*** Opening Text passage ***
In a little known story, Sir Isaac Newton bought some stocks of the South Sea Company, a British trading company popular back in the 1700s. He sold the shares for a nice profit, but shortly after he got greedy and swept up in the exuberance of the times. The mathematician bought back the stock at a much higher price. Unfortunately, he lost almost all of it — equivalent to millions of dollars in today’s money. The great physicist “could calculate the motions of the heavenly bodies, but not the madness of the people.”
Since Newton made his ill-timed trade, the trading odds haven’t actually changed much. We know that 99% of day traders lose money, but they may deceive even themselves over their performance. A study out of Berkeley found that traders usually don’t keep track of their daily earnings, and fail to take into account trading fees and the tax implications.
With the entry of institutional investors, algorithmic trading and bigger plays into crypto, it’s going to be especially hard for a noob to have a fair shot on this battleground.
Traders get excited by the prospect of setting up four screens in their living room, staring at charts all day and recreating some crypto version of The Big Short.
But the best traders I know don’t day trade. They make a handful of trades a year — and sometimes it’s just one trade. This may sound boring, but in practice it requires a lot of discipline.
Would you rather make a handful of winning trades, live a relatively stress-free life and focus on bigger goals, or do you want to sweat a bunch of trades each day trying to time your entries and exits while sacrificing your mental health and relationships?
One problem is that people overthink each trade. They turn to what the crowd is doing and ask their crypto friends, who probably don’t know what they’re doing either. Heck, even Warren Buffet gets it wrong, so it can be confusing. But for certain, paying too much attention to talking heads and second-guessing your approach will result in poor choices, like selling too soon.
Making gut decisions can be avoided by following a few simple rules, which we’ll go over. Being on top of the news and checking crypto gains/losses on a frequent basis also is not necessary.
It’s possible to continue your day job, maintain a healthy life and jump into the crypto rabbit hole without FOMO (feeling like you’re missing out on all the action) — and of course, make money. Choosing and holding crypto for longer-term appreciation will require you to take a slightly different approach. But how long should you hold crypto? Holding some crypto long term like a value stock could reduce your risk and work out favorably from a tax perspective.
*** Closing Text passage ***
List every person, company, institution, or title of a work that the text on crypto trading names. The material that follows has no connection to the text on crypto trading.
*** Opening Information provided ***
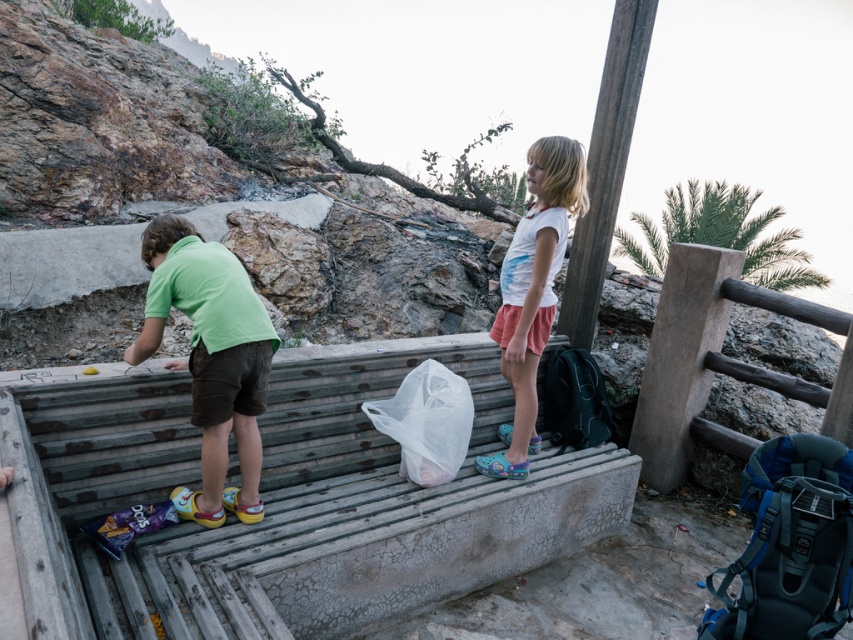
You are a photographer trying to capture a photo of the blue fabric backpack at lower right and the white cotton shirt at center. Which object should you focus on first if you want to include both in the frame without moving the camera?

You should focus on the white cotton shirt at center first because it occupies more space than the blue fabric backpack at lower right, ensuring it fits well within the frame.

You are a photographer trying to capture a photo of both children from your current position. You notice two points marked in the scene. The first point is at coordinate point (824, 564) and the second is at point (560, 365). Which point should you focus on to ensure both children are fully visible in the frame?

You should focus on point (824, 564) because it is in front of point (560, 365), allowing both children to be fully visible in the frame.

You are a photographer trying to capture a photo of the white cotton shirt at center without the blue fabric backpack at lower right appearing in the frame. Is it possible to adjust your position so that the backpack is out of sight while still keeping the shirt in view?

The blue fabric backpack at lower right is below the white cotton shirt at center, so by positioning the camera above the backpack and aiming downward toward the shirt, it can be framed without the backpack obstructing the view.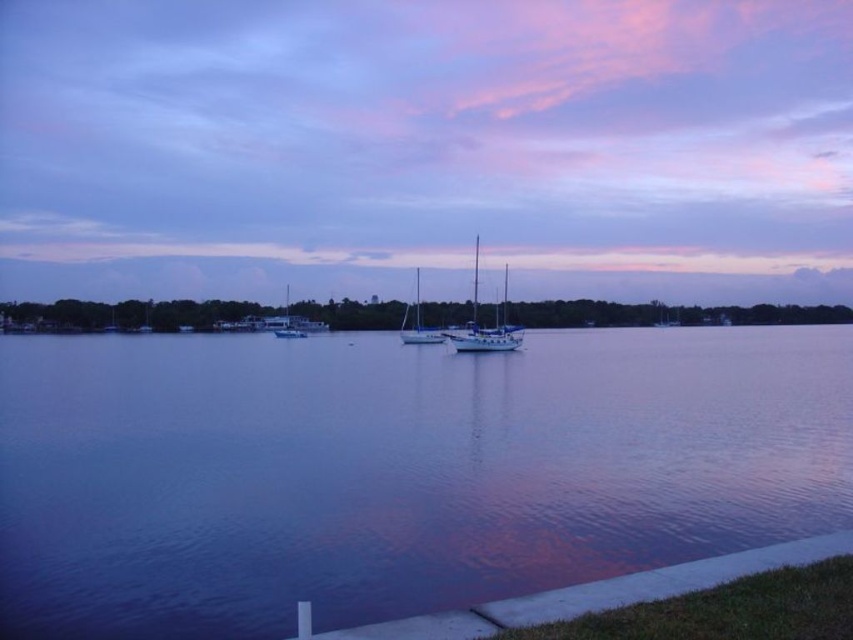
Between point (469, 323) and point (399, 330), which one is positioned in front?

Point (469, 323) is in front.

Which is in front, point (471, 344) or point (409, 339)?

Point (471, 344)

I want to click on white glossy sailboat at center, so (485, 326).

Is smooth water at center wider than white glossy sailboat at center?

Correct, the width of smooth water at center exceeds that of white glossy sailboat at center.

Is smooth water at center below white glossy sailboat at center?

Yes, smooth water at center is below white glossy sailboat at center.

Does point (259, 368) come farther from viewer compared to point (514, 340)?

No.

This screenshot has height=640, width=853. I want to click on smooth water at center, so click(x=395, y=470).

Is smooth water at center further to the viewer compared to white matte sailboat at center?

No.

Between smooth water at center and white matte sailboat at center, which one appears on the right side from the viewer's perspective?

smooth water at center is more to the right.

What do you see at coordinates (395, 470) in the screenshot? The width and height of the screenshot is (853, 640). I see `smooth water at center` at bounding box center [395, 470].

I want to click on smooth water at center, so click(395, 470).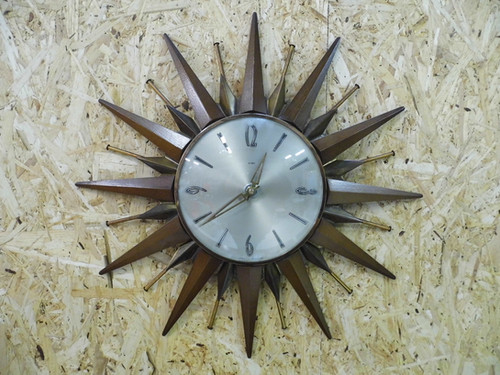
Locate an element on the screen. brown clock is located at coordinates click(246, 285).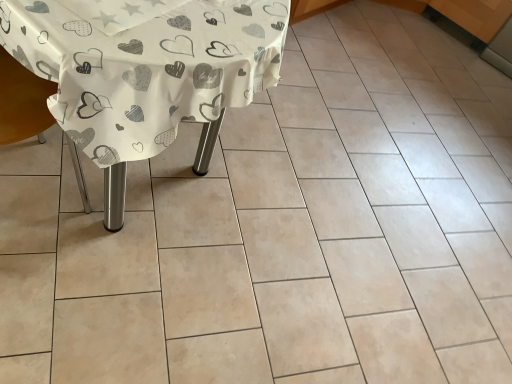
Question: Can you confirm if white paper with heart patterns at center is wider than wooden armchair at left?

Choices:
 (A) no
 (B) yes

Answer: (B)

Question: From a real-world perspective, is white paper with heart patterns at center physically above wooden armchair at left?

Choices:
 (A) no
 (B) yes

Answer: (B)

Question: From a real-world perspective, is white paper with heart patterns at center under wooden armchair at left?

Choices:
 (A) yes
 (B) no

Answer: (B)

Question: Is white paper with heart patterns at center not near wooden armchair at left?

Choices:
 (A) yes
 (B) no

Answer: (B)

Question: Does white paper with heart patterns at center come behind wooden armchair at left?

Choices:
 (A) yes
 (B) no

Answer: (A)

Question: Does white paper with heart patterns at center appear on the left side of wooden armchair at left?

Choices:
 (A) no
 (B) yes

Answer: (A)

Question: Does wooden armchair at left lie in front of white paper with heart patterns at center?

Choices:
 (A) yes
 (B) no

Answer: (A)

Question: Is wooden armchair at left not within white paper with heart patterns at center?

Choices:
 (A) no
 (B) yes

Answer: (B)

Question: Is the position of wooden armchair at left more distant than that of white paper with heart patterns at center?

Choices:
 (A) no
 (B) yes

Answer: (A)

Question: Could white paper with heart patterns at center be considered to be inside wooden armchair at left?

Choices:
 (A) yes
 (B) no

Answer: (B)

Question: From the image's perspective, is wooden armchair at left above white paper with heart patterns at center?

Choices:
 (A) yes
 (B) no

Answer: (B)

Question: From a real-world perspective, is wooden armchair at left beneath white paper with heart patterns at center?

Choices:
 (A) no
 (B) yes

Answer: (B)

Question: In terms of width, does white paper with heart patterns at center look wider or thinner when compared to wooden armchair at left?

Choices:
 (A) wide
 (B) thin

Answer: (A)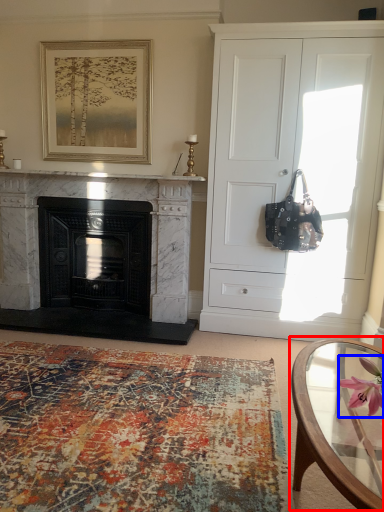
Question: Among these objects, which one is nearest to the camera, coffee table (highlighted by a red box) or flower (highlighted by a blue box)?

Choices:
 (A) coffee table
 (B) flower

Answer: (A)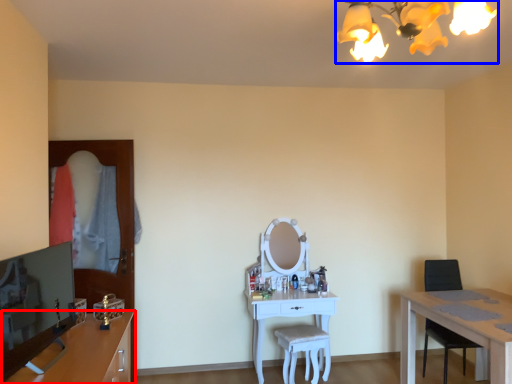
Question: Which object is further to the camera taking this photo, cabinetry (highlighted by a red box) or light fixture (highlighted by a blue box)?

Choices:
 (A) cabinetry
 (B) light fixture

Answer: (A)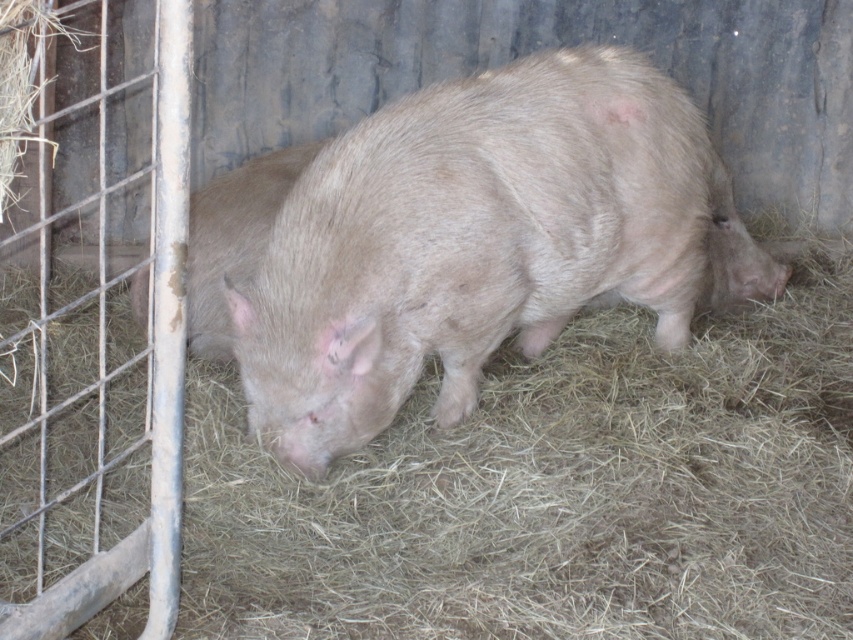
Question: Which point is closer to the camera?

Choices:
 (A) (730, 276)
 (B) (222, 220)

Answer: (B)

Question: Which point is closer to the camera?

Choices:
 (A) (279, 160)
 (B) (344, 420)

Answer: (B)

Question: Does fuzzy brown pig at center appear on the left side of fuzzy pink pig at center?

Choices:
 (A) no
 (B) yes

Answer: (A)

Question: Is fuzzy brown pig at center wider than fuzzy pink pig at center?

Choices:
 (A) no
 (B) yes

Answer: (B)

Question: Which object appears closest to the camera in this image?

Choices:
 (A) fuzzy brown pig at center
 (B) fuzzy pink pig at center

Answer: (A)

Question: Can you confirm if fuzzy brown pig at center is thinner than fuzzy pink pig at center?

Choices:
 (A) no
 (B) yes

Answer: (A)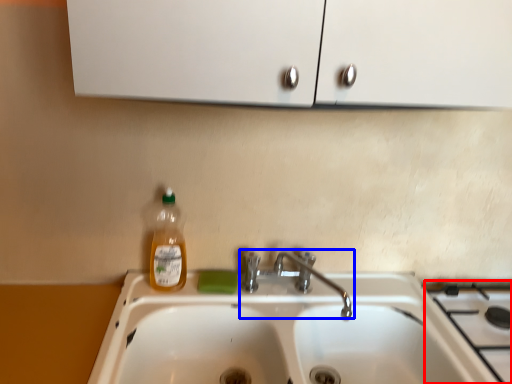
Question: Among these objects, which one is nearest to the camera, gas stove (highlighted by a red box) or tap (highlighted by a blue box)?

Choices:
 (A) gas stove
 (B) tap

Answer: (A)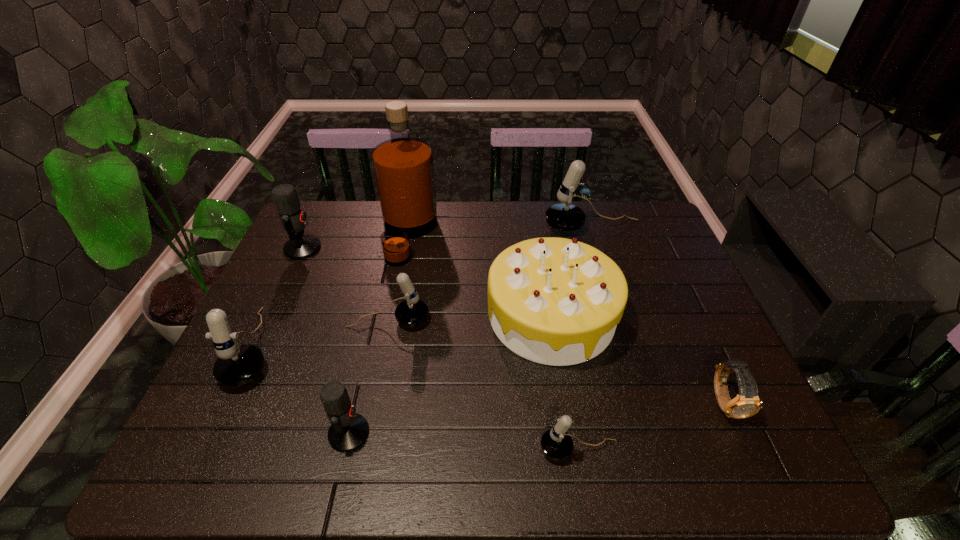
In the image, there is a desktop. Where is `free space at the far left corner`? The height and width of the screenshot is (540, 960). free space at the far left corner is located at coordinates (317, 226).

Identify the location of vacant region at the near left corner. The image size is (960, 540). (196, 448).

In the image, there is a desktop. Where is `vacant space at the far right corner`? vacant space at the far right corner is located at coordinates (645, 213).

Where is `free region at the near right corner`? This screenshot has height=540, width=960. free region at the near right corner is located at coordinates (773, 458).

You are a GUI agent. You are given a task and a screenshot of the screen. Output one action in this format:
    pyautogui.click(x=<x>, y=<y>)
    Task: Click on the empty space between the watch and the third smallest white microphone
    This screenshot has height=540, width=960.
    Given the screenshot: What is the action you would take?
    pyautogui.click(x=491, y=374)

This screenshot has width=960, height=540. What are the coordinates of `empty location between the leftmost white microphone and the right red microphone` in the screenshot? It's located at (303, 390).

This screenshot has width=960, height=540. In order to click on free spot between the nearest white microphone and the birthday cake in this screenshot , I will do `click(565, 382)`.

Image resolution: width=960 pixels, height=540 pixels. In order to click on free space between the tallest object and the second biggest white microphone in this screenshot , I will do `click(333, 291)`.

This screenshot has width=960, height=540. Identify the location of free spot between the leftmost white microphone and the watch. (491, 374).

The width and height of the screenshot is (960, 540). I want to click on vacant area that lies between the shortest microphone and the gold watch, so click(652, 426).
*** Closing Information provided ***
### Response to the task
Sir Isaac Newton
South Sea Company
Berkeley
The Big Short
Warren Buffet